Exercise
Below is a block of entries, which should be copied verbatim apart from the pictures.

┏━━

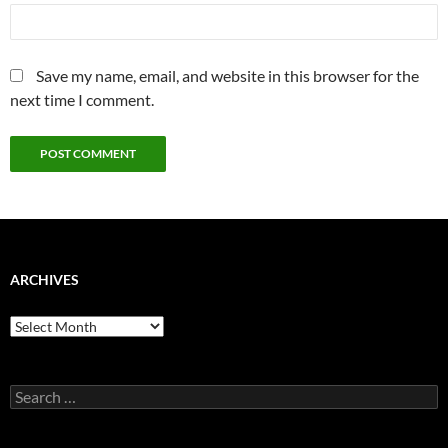
Save my name, email, and website in this browser for the
next time I comment.
ARCHIVES
Archives
Search
for:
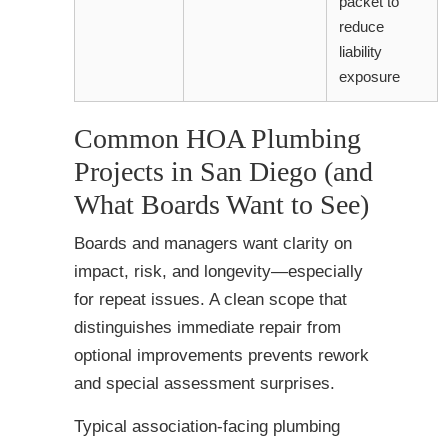
packet to
reduce
liability
exposure
Common HOA Plumbing
Projects in San Diego (and
What Boards Want to See)
Boards and managers want clarity on
impact, risk, and longevity—especially
for repeat issues. A clean scope that
distinguishes immediate repair from
optional improvements prevents rework
and special assessment surprises.
Typical association-facing plumbing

┗━━

Written solution
Save my name, email, and website in this browser for the
next time I comment.
ARCHIVES
Archives
Search
for:
packet to
reduce
liability
exposure
Common HOA Plumbing
Projects in San Diego (and
What Boards Want to See)
Boards and managers want clarity on
impact, risk, and longevity—especially
for repeat issues. A clean scope that
distinguishes immediate repair from
optional improvements prevents rework
and special assessment surprises.
Typical association-facing plumbing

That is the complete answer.